Над поверженным врагом принято говорить что-то правильное и поучительное.
– Это тебе за Невского, за Иволгина и за меня,– сказал Марков и пошел в свою комнату через темный коридор, как через триумфальную арку.
Теперь у него все будет по-другому. Он будет драться и побеждать. А мразь и нечисть будет ползать в крови и молить о пощаде. Теперь так будет всегда.
Дима сидел на кровати и прикладывал к глазу бутылку «Бенедиктина».
– Женись, Димка,– проговорил Кирилл, чувствуя, что волнение настигает его только сейчас,– а глаз твой до свадьбы заживет...
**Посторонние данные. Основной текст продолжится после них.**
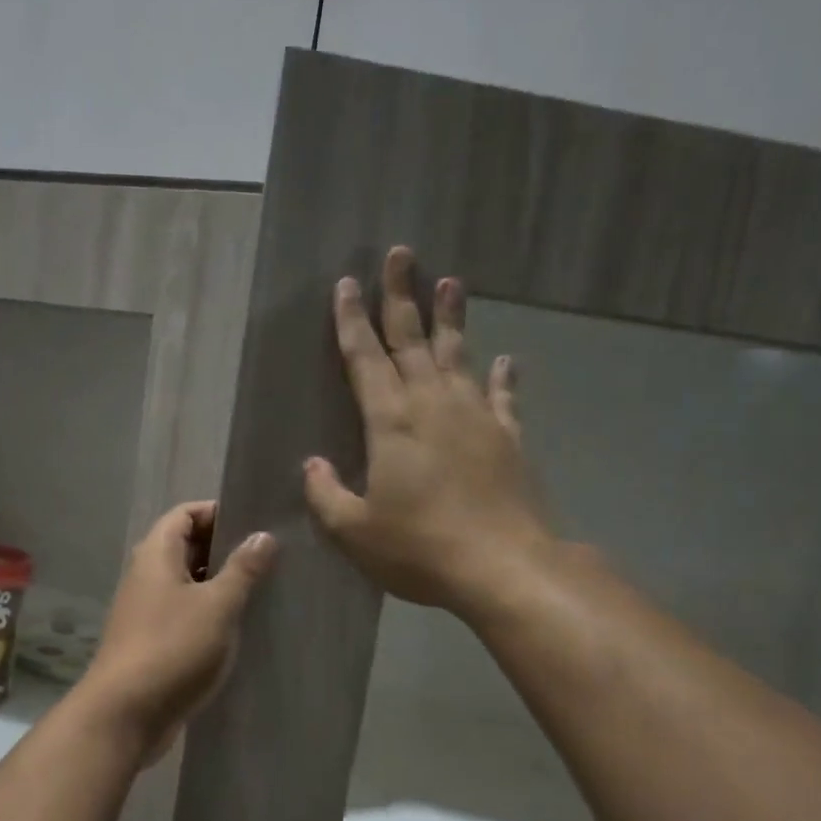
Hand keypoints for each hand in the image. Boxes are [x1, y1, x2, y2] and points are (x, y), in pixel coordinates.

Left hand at [80, 501, 275, 759]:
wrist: (125, 714)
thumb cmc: (172, 648)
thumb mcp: (217, 605)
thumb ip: (242, 569)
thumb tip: (262, 535)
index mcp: (156, 555)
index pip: (184, 513)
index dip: (217, 511)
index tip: (255, 523)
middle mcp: (147, 576)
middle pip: (186, 547)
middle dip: (224, 548)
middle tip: (269, 556)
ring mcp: (147, 611)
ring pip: (188, 583)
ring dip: (220, 583)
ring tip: (263, 588)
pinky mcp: (153, 642)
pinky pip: (185, 614)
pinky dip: (210, 613)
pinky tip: (240, 626)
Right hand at [304, 246, 551, 617]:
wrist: (504, 566)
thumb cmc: (420, 549)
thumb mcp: (355, 531)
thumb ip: (327, 494)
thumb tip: (312, 465)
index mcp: (391, 422)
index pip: (366, 359)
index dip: (352, 322)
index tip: (346, 284)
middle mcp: (433, 406)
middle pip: (413, 340)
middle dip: (401, 296)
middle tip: (400, 254)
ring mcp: (476, 418)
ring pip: (458, 355)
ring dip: (451, 318)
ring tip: (450, 281)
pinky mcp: (508, 438)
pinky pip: (502, 397)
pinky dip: (500, 377)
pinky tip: (504, 359)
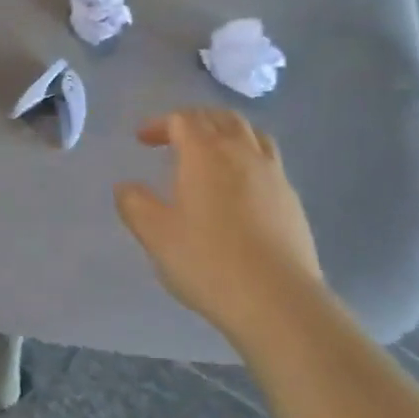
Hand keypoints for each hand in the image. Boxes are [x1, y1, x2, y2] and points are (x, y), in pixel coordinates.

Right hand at [114, 109, 323, 342]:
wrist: (277, 300)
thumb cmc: (207, 261)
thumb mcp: (155, 235)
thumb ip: (134, 204)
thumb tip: (126, 187)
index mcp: (205, 153)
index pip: (182, 119)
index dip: (159, 124)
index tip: (142, 140)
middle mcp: (242, 152)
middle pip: (220, 117)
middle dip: (194, 120)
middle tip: (174, 137)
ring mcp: (273, 174)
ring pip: (251, 133)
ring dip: (226, 132)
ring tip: (212, 151)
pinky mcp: (292, 199)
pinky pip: (268, 160)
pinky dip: (248, 157)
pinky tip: (240, 185)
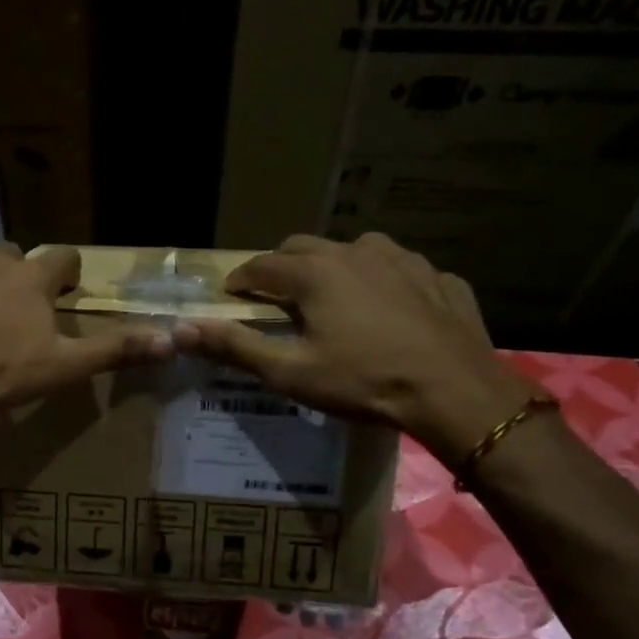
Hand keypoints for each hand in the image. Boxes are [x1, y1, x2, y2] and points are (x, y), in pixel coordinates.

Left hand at [0, 244, 172, 445]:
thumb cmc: (0, 374)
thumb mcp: (64, 367)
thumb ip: (116, 350)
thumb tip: (172, 339)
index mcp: (30, 278)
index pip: (62, 257)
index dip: (69, 273)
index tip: (68, 291)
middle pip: (12, 256)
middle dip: (19, 277)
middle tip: (19, 312)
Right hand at [171, 233, 534, 462]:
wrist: (456, 392)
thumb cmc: (363, 382)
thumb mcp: (291, 372)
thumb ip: (235, 346)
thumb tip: (183, 329)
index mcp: (315, 273)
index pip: (262, 264)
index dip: (241, 279)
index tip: (232, 295)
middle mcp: (356, 252)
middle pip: (305, 246)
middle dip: (283, 266)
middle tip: (278, 298)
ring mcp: (404, 260)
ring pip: (355, 250)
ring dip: (335, 267)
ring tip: (335, 300)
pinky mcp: (439, 277)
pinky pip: (400, 270)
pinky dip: (382, 282)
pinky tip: (389, 311)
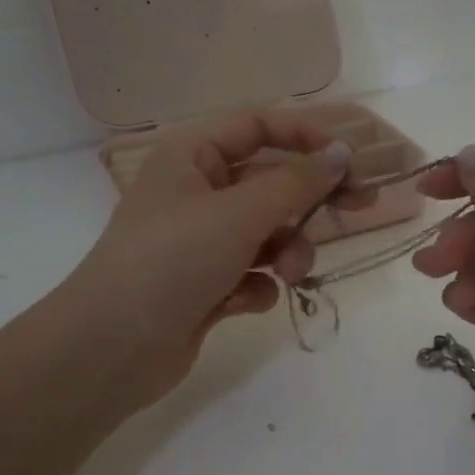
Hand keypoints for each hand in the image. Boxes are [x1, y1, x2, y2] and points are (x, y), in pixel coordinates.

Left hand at [65, 111, 352, 411]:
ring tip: (287, 275)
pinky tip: (244, 302)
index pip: (258, 127)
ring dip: (286, 252)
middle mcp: (197, 194)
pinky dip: (257, 286)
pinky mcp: (205, 287)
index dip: (305, 136)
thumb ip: (297, 182)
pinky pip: (251, 275)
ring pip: (267, 234)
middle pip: (270, 183)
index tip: (348, 160)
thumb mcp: (240, 213)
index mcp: (192, 157)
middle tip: (362, 207)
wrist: (112, 346)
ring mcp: (200, 243)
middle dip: (309, 202)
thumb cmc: (173, 259)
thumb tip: (340, 153)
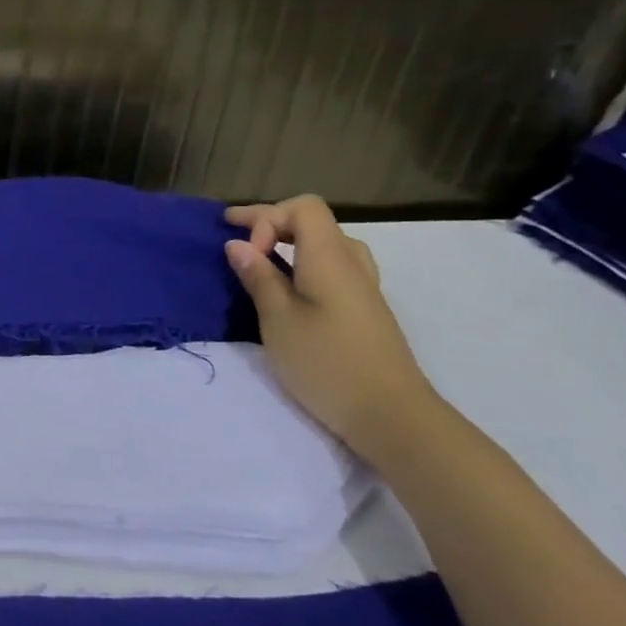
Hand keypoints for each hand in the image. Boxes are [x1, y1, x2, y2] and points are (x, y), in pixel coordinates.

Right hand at [222, 195, 437, 458]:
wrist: (392, 416)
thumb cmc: (327, 363)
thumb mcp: (278, 319)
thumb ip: (258, 278)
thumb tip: (238, 245)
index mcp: (330, 259)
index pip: (303, 208)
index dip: (266, 217)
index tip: (245, 252)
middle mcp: (352, 265)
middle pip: (313, 222)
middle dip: (270, 224)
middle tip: (233, 238)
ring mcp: (363, 289)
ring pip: (326, 245)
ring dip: (289, 243)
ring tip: (261, 262)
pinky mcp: (365, 311)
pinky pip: (332, 268)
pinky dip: (303, 264)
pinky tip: (288, 289)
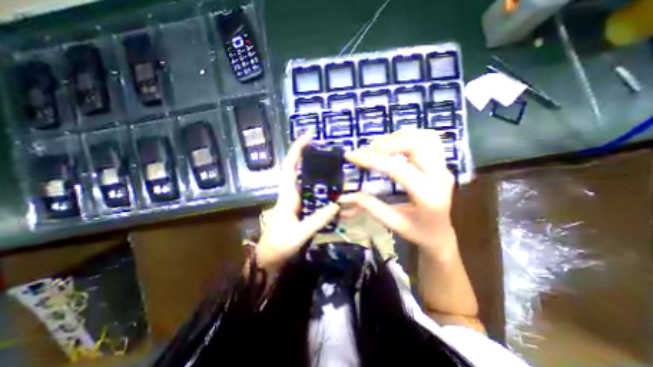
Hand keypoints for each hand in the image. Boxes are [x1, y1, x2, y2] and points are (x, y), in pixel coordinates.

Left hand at [254, 134, 338, 273]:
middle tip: (324, 149)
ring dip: (313, 169)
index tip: (309, 136)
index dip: (297, 150)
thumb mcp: (299, 234)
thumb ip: (317, 220)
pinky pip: (307, 191)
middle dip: (306, 155)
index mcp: (287, 196)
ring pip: (302, 179)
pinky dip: (317, 185)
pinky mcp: (297, 207)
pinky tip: (329, 187)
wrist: (268, 258)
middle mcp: (289, 193)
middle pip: (295, 168)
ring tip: (330, 165)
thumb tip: (336, 205)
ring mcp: (293, 200)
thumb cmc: (279, 246)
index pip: (289, 167)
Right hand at [340, 129, 455, 254]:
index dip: (371, 160)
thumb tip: (345, 196)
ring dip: (398, 137)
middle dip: (386, 143)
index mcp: (427, 195)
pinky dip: (409, 137)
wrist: (441, 234)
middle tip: (366, 150)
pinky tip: (395, 144)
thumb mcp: (392, 223)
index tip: (351, 155)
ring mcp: (444, 167)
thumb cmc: (418, 232)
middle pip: (415, 144)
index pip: (396, 168)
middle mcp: (440, 176)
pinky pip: (428, 140)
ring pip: (424, 137)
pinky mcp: (442, 164)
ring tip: (378, 146)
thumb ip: (370, 206)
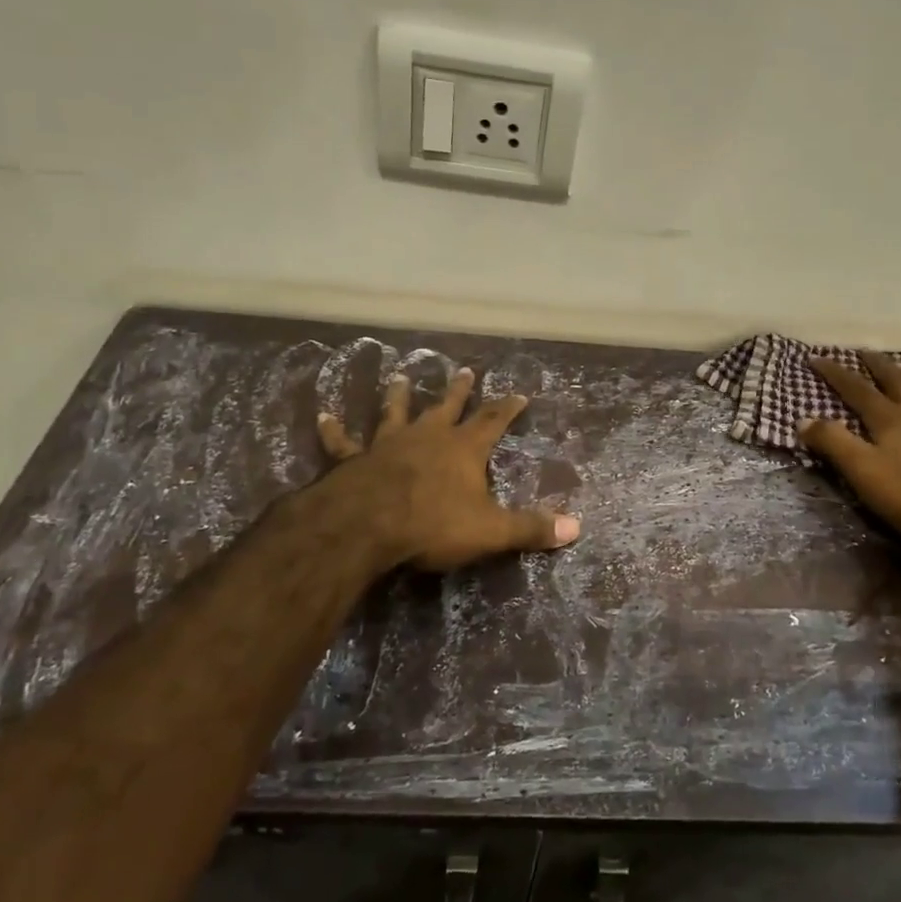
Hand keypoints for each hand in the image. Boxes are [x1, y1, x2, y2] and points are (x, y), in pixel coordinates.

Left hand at [317, 366, 580, 571]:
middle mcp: (428, 437)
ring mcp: (388, 444)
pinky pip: (342, 442)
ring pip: (395, 412)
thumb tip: (577, 528)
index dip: (507, 407)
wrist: (368, 525)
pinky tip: (323, 417)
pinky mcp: (354, 460)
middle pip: (447, 407)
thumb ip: (530, 528)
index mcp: (463, 449)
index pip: (492, 421)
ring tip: (399, 375)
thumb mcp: (491, 530)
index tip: (519, 392)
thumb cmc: (433, 524)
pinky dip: (333, 430)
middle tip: (464, 370)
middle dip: (459, 391)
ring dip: (398, 395)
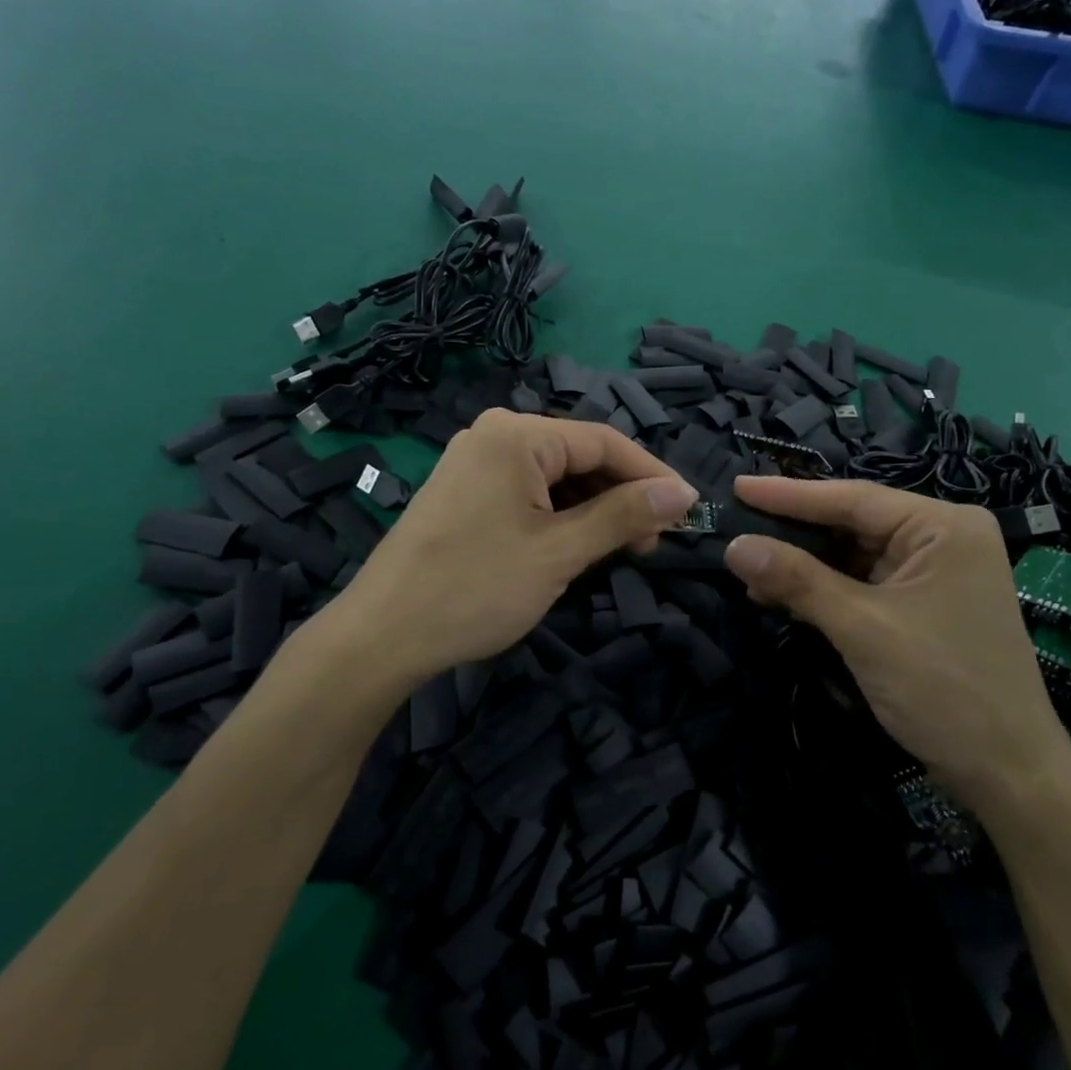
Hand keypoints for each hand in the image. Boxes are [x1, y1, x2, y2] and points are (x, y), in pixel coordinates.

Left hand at [333, 411, 696, 691]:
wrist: (382, 634)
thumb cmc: (476, 588)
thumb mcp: (561, 552)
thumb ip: (624, 515)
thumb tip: (682, 492)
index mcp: (516, 435)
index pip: (604, 441)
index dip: (651, 475)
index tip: (688, 510)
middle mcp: (494, 434)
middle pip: (579, 456)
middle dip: (620, 496)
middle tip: (651, 543)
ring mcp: (474, 461)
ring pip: (554, 476)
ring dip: (592, 509)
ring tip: (617, 550)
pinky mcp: (464, 490)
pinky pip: (527, 491)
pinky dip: (558, 515)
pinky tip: (575, 546)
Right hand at [721, 476, 1070, 817]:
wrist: (1008, 775)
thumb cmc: (943, 689)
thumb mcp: (862, 628)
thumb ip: (797, 580)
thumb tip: (733, 547)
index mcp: (942, 526)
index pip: (852, 498)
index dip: (788, 494)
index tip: (737, 485)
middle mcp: (941, 538)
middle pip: (851, 523)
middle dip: (794, 532)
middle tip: (735, 524)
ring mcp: (933, 572)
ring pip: (852, 554)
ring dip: (803, 566)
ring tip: (749, 569)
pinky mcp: (922, 604)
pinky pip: (862, 582)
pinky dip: (823, 589)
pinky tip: (782, 594)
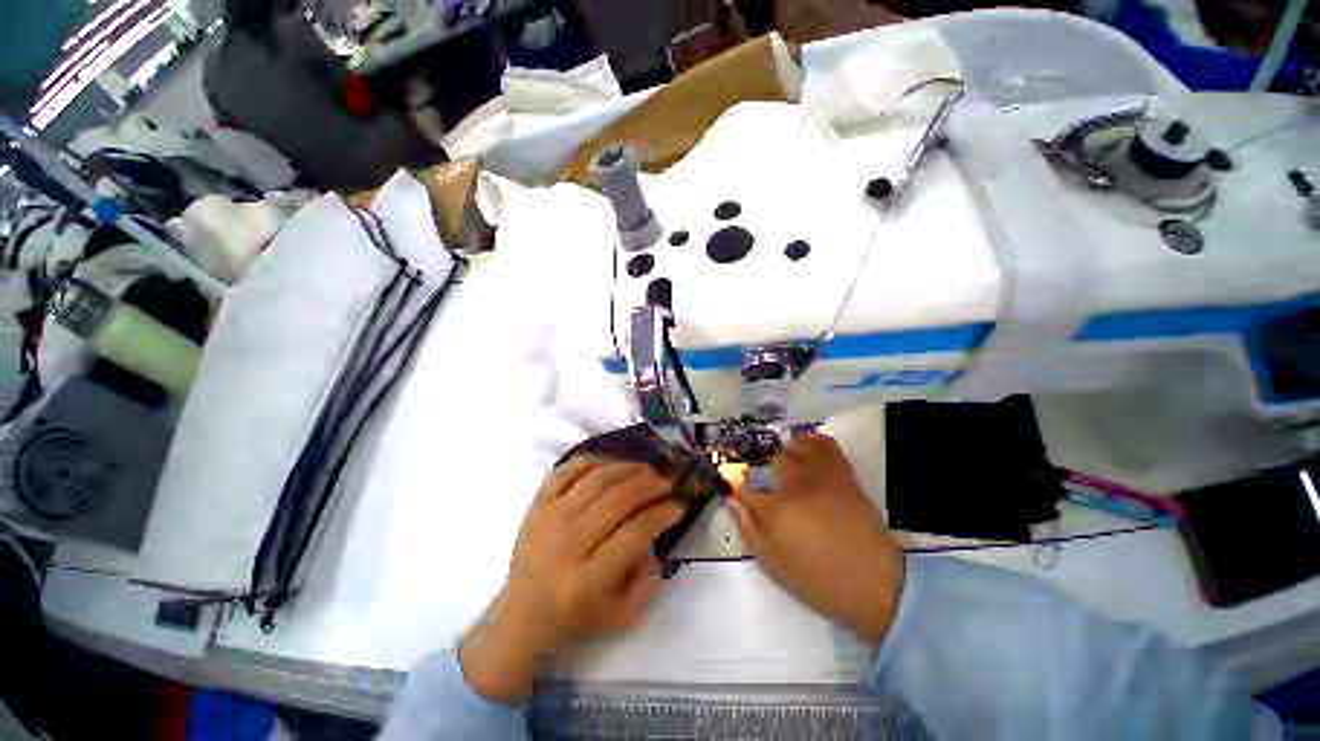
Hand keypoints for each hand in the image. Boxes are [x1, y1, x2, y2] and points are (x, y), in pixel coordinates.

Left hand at [459, 458, 683, 701]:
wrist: (521, 616)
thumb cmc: (575, 619)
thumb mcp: (621, 616)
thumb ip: (648, 580)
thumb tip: (657, 535)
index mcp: (588, 579)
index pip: (636, 531)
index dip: (663, 513)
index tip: (679, 505)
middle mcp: (568, 543)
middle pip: (619, 499)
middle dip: (652, 485)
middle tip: (668, 482)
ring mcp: (550, 518)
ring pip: (597, 478)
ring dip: (628, 468)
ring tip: (646, 470)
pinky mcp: (537, 504)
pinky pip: (568, 469)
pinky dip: (593, 460)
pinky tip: (612, 463)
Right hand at [728, 434, 904, 647]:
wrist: (875, 584)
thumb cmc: (817, 580)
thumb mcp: (772, 564)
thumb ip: (748, 528)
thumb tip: (733, 499)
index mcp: (775, 510)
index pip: (745, 483)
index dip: (734, 477)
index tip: (729, 476)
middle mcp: (796, 486)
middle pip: (771, 459)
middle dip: (762, 466)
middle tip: (763, 478)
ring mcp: (822, 477)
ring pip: (796, 447)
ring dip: (785, 452)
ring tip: (785, 463)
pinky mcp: (844, 475)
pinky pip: (825, 445)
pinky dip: (812, 441)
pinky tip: (807, 449)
Днем Кирилл гулял по городу долго, до полной усталости, по рецепту Александра Блока. Беременным женщинам тоже советуют больше ходить, а больных, как известно, выхаживают. Марков чувствовал, что должен выходить нечто, чтобы оно появилось на свет, или самому выздороветь.
Однажды он возвращался к себе домой по каналу Грибоедова после очередного похода. Солнце садилось, от домов пролегли длинные тени, в колоннаде Казанского собора уже сгустились сумерки, но вода в канале была светла от отраженного в ней голубого неба. Кирилл решил дойти по набережной до улицы Дзержинского, а там свернуть к себе направо.
У моста он увидел со спины стройную женскую фигурку в лиловом брючном костюме. Светлые прямые волосы до плеч. Она стояла у крайнего грифона, что-то рассматривала и забавно при этом приподнималась на носках. Иногда маленькие детишки, читая трудное слово на плакате, например «Интенсификация», привстают на цыпочки, словно это им поможет. Поэтому Кирилл решил, что у девушки должно быть очень трогательное детское личико. Оставалось только подойти и взглянуть.